Supporters say waivers provide opportunities to students who might face challenges that affect their ability to meet the basic graduation requirements. But critics say they allow high schools to push through students that lack the kind of skills needed to be successfully employed.

Waiver requirements for students with disabilities would not change under the new proposal.

The current system allows students who repeatedly fail required state tests in English and math to be granted a waiver that lets them graduate if they meet other criteria.

But under the new pathways system, which will affect students now in seventh grade, the state graduation exam will be replaced with one of several new graduation pathways requirements, which could include passing a college-entrance exam, taking career and technical education classes, or passing advanced courses.

Under Behning’s proposal, a waiver would be granted if a student had earned an average GPA of 2.0; maintained 95 percent attendance; or if he or she has been admitted to college, a job training program, the military or has an opportunity to start a career.

The bill allows a school’s principal to approve alternative requirements but doesn’t address how those would be developed. The new rules could also be used by students transferring from schools that are out of state or from private schools not held to graduation pathway rules.

The current criteria to receive a waiver do not call for students to be admitted to college, the military or a job. Students do have to maintain a 95 percent attendance record and a 2.0 grade point average, and also have to complete requirements for a general diploma, take a workforce readiness assessment or earn an industry certification approved by the state board. The standards also require students to obtain letters of recommendation from teachers (with approval of the school principal) and to use class work to show students have mastered the subject despite failing the graduation exam.

It’s not yet clear how many students might be affected by a change to the graduation waiver system. In the months since the Indiana State Board of Education approved the new graduation pathways, educators have raised concerns to state board staff members about the types of students who might not have a clear-cut pathway under the plan — for example, a student headed to college who might not have an exceptional academic record.
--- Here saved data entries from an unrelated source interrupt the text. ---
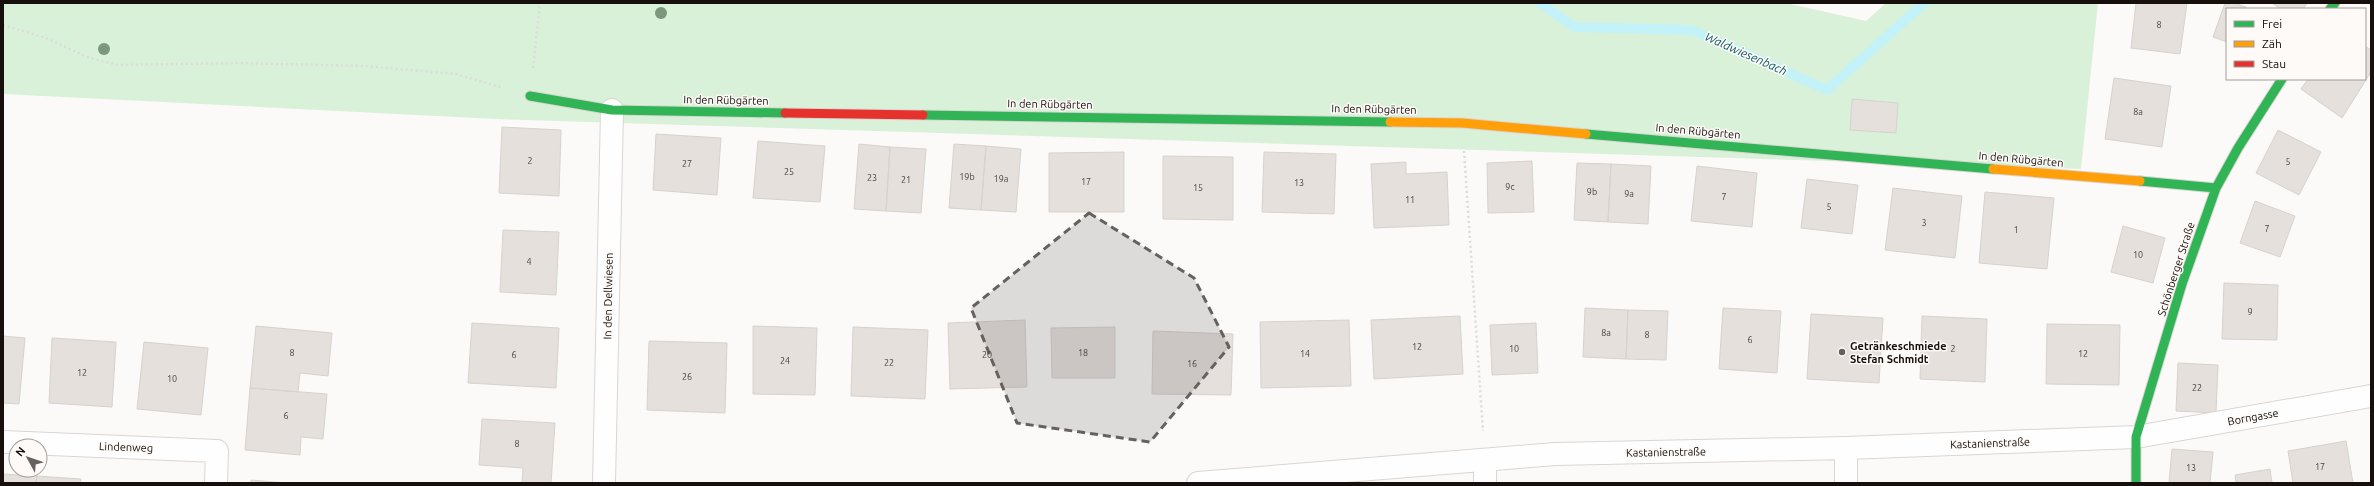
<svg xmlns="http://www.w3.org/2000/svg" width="2374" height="486" viewBox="0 0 2374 486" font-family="Ubuntu,sans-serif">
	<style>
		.green { fill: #daf1d9 }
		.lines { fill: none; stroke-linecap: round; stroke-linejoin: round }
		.stream { stroke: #c3f2f9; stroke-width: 10 }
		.building { fill: #e5e0dc; stroke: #d6d2ce }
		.street-casing { stroke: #dad5d2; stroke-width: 24 }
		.fast-casing { stroke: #dad5d2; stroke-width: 11 }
		.slow-casing { stroke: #dad5d2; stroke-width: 11 }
		.jam-casing { stroke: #dad5d2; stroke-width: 11 }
		.path { stroke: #dcdbd9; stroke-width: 2.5; stroke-dasharray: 2 3; stroke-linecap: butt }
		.street { stroke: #fffefe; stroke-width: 22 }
		.fast { stroke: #30b455; stroke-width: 9 }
		.slow { stroke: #ff9f0a; stroke-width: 9 }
		.jam { stroke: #e5322d; stroke-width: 9 }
		.tree { fill: #7b987e }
		.marked { fill: #66615e; fill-opacity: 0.2; stroke: #66615e; stroke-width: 3; stroke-dasharray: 8 5; stroke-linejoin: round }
		.poi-dot { fill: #66615e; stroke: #fdfaf7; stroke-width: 1.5 }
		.labels { text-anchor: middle; stroke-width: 3; stroke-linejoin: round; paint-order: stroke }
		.number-label { font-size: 9px; fill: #4a433f }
		.street-label { font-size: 11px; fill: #160f0b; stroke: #fdfaf7 }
		.poi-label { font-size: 11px; font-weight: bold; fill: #160f0b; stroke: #fdfaf7; text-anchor: start }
		.water-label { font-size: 12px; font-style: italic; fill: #0a5963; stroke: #fdfaf7 }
	</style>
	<rect width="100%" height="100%" fill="#fcfaf8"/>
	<!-- green -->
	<path class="green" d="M3 3H1786L1866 21 1886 3H2098L2081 169 495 119 3 94Z"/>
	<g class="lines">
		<!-- stream -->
		<path class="stream" d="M1540 3 1574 27 1692 30 1827 90 1924 3"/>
	</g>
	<!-- building -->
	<path class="building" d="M2136 3H2187L2180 54 2131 48Z
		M2225 3H2234L2246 7 2245 9H2227V42L2213 37Z
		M2272 3H2307L2303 9H2281Z
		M2365 46 2371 50V72L2342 118 2301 89 2308 79H2365Z
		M2114 78 2171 86 2162 147 2105 139Z
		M1852 99 1898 103 1896 133 1850 130Z
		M502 127 561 130 559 196 499 193Z
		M2278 130 2321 152 2299 195 2256 173Z
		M656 134 721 138 717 195 653 190Z
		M758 141 825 146 820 202 753 198Z
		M859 144 890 147 886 211 854 209Z
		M954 144 986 146 981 210 949 208Z
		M986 146 1021 149 1016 212 981 210Z
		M890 147 926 149 921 213 886 211Z
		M1124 152V212H1049V153Z
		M1264 152 1336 154 1334 214 1262 212Z
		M1163 156 1233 157V220L1163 219Z
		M1532 161 1534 212 1488 213 1487 163Z
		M1406 162V174L1447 172 1449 225 1374 228 1371 164Z
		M1577 163 1611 164 1608 222 1574 220Z
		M1611 164 1651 166 1648 224 1608 222Z
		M1697 166 1757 173 1752 227 1691 221Z
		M1807 179 1858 185 1852 234 1801 228Z
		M1893 188 1962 196 1955 258 1885 250Z
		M1985 192 2054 198 2047 269 1979 263Z
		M2255 201 2295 216 2280 257 2240 243Z
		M2123 226 2165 238 2153 283 2111 272Z
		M503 230 559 232 556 295 500 292Z
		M2224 283 2278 285 2277 340 2222 339Z
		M1585 308 1628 310 1626 359 1583 357Z
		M1723 308 1781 311 1777 373 1719 369Z
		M1628 310 1668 311 1666 360 1626 359Z
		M1811 314 1883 318 1879 383 1807 379Z
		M1460 316 1463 374 1374 379 1371 320Z
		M1922 316 1987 319 1985 382 1920 379Z
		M1025 320 1027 387 950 389 948 323Z
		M1349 320 1351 386 1261 388 1260 322Z
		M472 323 559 328 556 388 468 383Z
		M1536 323 1538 373 1492 375 1490 325Z
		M2047 324 2120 325 2119 385 2046 384Z
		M256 326 332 333 328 376 300 373 298 392 250 388Z
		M753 326 817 328 815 395 753 394Z
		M853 327 928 330 925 399 851 396Z
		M1115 327V378H1052L1051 328Z
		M1153 331 1233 334 1231 395 1152 394Z
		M3 336 25 338 19 404 3 403Z
		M52 338 116 342 112 407 49 403Z
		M649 341 727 343 725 413 647 410Z
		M144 342 208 348 201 415 137 409Z
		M2178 363 2218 365 2216 413 2176 411Z
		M250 388 327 394 323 439 301 437 300 455 245 450Z
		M482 419 555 423 551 483H522L523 468 479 465Z
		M2346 441 2353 483H2293L2288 451Z
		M2172 449 2213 452 2210 483H2169Z
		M2270 469 2272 483H2236L2235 475Z
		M3 474 37 476 36 483H3Z
		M37 476 81 479 80 483H36Z
		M251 480 286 483H251Z"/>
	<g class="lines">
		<defs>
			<path id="street" d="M3 442 217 451 216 483
				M604 483 612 110
				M1198 483 1555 454 1846 448 2136 437 2371 396
				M1485 483V461
				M1846 483V448"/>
			<path id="fast" d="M2330 9 2335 3
				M530 96 612 110 785 113
				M923 115 1390 122
				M1586 134 1993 169
				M2140 181 2216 188
				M2136 483V437L2182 284 2216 188 2238 148 2282 79"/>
			<path id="slow" d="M1390 122 1462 123 1586 134
				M1993 169 2140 181"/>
			<path id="jam" d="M785 113 923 115"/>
		</defs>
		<!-- street casing -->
		<use href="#street" class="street-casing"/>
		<!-- fast casing -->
		<use href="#fast" class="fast-casing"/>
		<!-- slow casing -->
		<use href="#slow" class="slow-casing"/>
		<!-- jam casing -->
		<use href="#jam" class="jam-casing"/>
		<!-- path -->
		<path class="path" d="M3 25 46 38 87 57 117 65 239 63 364 66 456 74 503 88
			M533 68 540 3
			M1464 151 1483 431"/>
		<!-- street -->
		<use href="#street" class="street"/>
		<!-- fast -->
		<use href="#fast" class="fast"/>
		<!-- slow -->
		<use href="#slow" class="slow"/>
		<!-- jam -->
		<use href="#jam" class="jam"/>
	</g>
	<!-- trees -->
	<g class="tree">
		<circle cx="661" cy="13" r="6"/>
		<circle cx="104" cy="49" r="6"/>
	</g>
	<!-- marked area -->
	<path class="marked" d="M1089 213 1194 278 1229 347 1150 442 1017 423 971 308Z"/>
	<!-- markers -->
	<circle class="poi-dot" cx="1842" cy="352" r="4"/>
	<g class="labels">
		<!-- number labels -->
		<g class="number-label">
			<text x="2159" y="28">8</text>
			<text x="2138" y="115">8a</text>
			<text x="530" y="164">2</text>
			<text x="2288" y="165">5</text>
			<text x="687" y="167">27</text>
			<text x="789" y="175">25</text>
			<text x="967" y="180">19b</text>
			<text x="872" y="181">23</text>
			<text x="1001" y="182">19a</text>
			<text x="906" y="183">21</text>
			<text x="1086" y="185">17</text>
			<text x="1299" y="186">13</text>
			<text x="1510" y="190">9c</text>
			<text x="1198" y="191">15</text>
			<text x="1592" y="195">9b</text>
			<text x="1629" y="197">9a</text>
			<text x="1724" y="200">7</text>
			<text x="1410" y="203">11</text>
			<text x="1829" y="210">5</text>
			<text x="1924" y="226">3</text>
			<text x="2267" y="232">7</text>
			<text x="2016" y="233">1</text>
			<text x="2138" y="258">10</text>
			<text x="529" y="265">4</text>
			<text x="2250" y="315">9</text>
			<text x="1606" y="336">8a</text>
			<text x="1647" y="338">8</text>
			<text x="1750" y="343">6</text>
			<text x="1417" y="350">12</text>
			<text x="1514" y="352">10</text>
			<text x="1953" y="352">2</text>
			<text x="292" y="356">8</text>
			<text x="1083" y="356">18</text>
			<text x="1305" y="357">14</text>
			<text x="2083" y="357">12</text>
			<text x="514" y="358">6</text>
			<text x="987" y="358">20</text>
			<text x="785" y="364">24</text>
			<text x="889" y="366">22</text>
			<text x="1192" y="367">16</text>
			<text x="82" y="376">12</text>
			<text x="687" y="380">26</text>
			<text x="172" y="382">10</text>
			<text x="2197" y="391">22</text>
			<text x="286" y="419">6</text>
			<text x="517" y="447">8</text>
			<text x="2320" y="470">17</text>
			<text x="2191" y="471">13</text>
		</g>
		<!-- street labels -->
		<g class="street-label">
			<text transform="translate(726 100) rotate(1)" y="4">In den Rübgärten</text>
			<text transform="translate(1050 104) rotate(1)" y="4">In den Rübgärten</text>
			<text transform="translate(1374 109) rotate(1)" y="4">In den Rübgärten</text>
			<text transform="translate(1698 131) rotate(5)" y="4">In den Rübgärten</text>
			<text transform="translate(2021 159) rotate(5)" y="4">In den Rübgärten</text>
			<text transform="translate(2176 269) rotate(-72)" y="4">Schönberger Straße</text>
			<text transform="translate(608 296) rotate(-89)" y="4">In den Dellwiesen</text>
			<text transform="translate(2253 417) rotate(-10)" y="4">Borngasse</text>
			<text transform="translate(1990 443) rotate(-2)" y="4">Kastanienstraße</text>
			<text transform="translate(126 447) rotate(2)" y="4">Lindenweg</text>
			<text transform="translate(1666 452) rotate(-1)" y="4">Kastanienstraße</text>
		</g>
		<!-- poi labels -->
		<g class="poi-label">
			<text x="1850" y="350">Getränkeschmiede<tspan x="1850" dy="13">Stefan Schmidt</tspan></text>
		</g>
		<!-- water labels -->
		<g class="water-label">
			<text transform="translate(1746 54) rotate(24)" y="4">Waldwiesenbach</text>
		</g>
	</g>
	<!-- border -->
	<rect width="2374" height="486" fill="none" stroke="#160f0b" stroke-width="8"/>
	<!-- legend -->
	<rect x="2226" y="8" width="140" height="72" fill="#fdfaf7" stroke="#a19c99"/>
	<rect x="2234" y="21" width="20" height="6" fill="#30b455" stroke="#a19c99"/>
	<text x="2262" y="28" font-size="12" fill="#160f0b">Frei</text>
	<rect x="2234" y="41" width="20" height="6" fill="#ff9f0a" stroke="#a19c99"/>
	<text x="2262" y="48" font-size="12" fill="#160f0b">Zäh</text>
	<rect x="2234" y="61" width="20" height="6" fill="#e5322d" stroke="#a19c99"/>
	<text x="2262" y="68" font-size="12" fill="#160f0b">Stau</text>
	<!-- north arrow -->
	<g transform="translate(28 458) rotate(310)"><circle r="19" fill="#fdfaf7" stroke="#a19c99"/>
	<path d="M0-3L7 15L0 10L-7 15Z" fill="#66615e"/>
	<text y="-6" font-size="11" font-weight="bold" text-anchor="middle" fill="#160f0b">N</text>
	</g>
</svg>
A waiver outlined by HB 1426 could give them another shot. But for students without definite post-graduation plans, that waiver could be out of reach.

None of the educators or education advocates who testified on the bill spoke out specifically on the waiver changes. Mike Brown, director of legislative affairs for the Indiana Department of Education, said that based on a “cursory look,” the department didn’t have any issues with it.

Aside from the diploma and graduation waiver changes, the bill would also:

  • Make Indiana’s high school test a college-entrance exam, such as the ACT or SAT, instead of end-of-year tests in English and math.
  • Encourage the state board to look into alternatives for Algebra 2, currently a diploma requirement.
  • Ask the state board to establish guidelines for how districts and schools can create “local” graduation pathways and how they would be approved by the state board. It would also add $500,000 to fund development of local pathways that districts and schools could apply for.
  • Eliminate the Accuplacer exam, which schools now use to see if high school students need remediation in English or math before they graduate.

Because the bill includes a request for state funding, it next heads to the House Ways and Means Committee.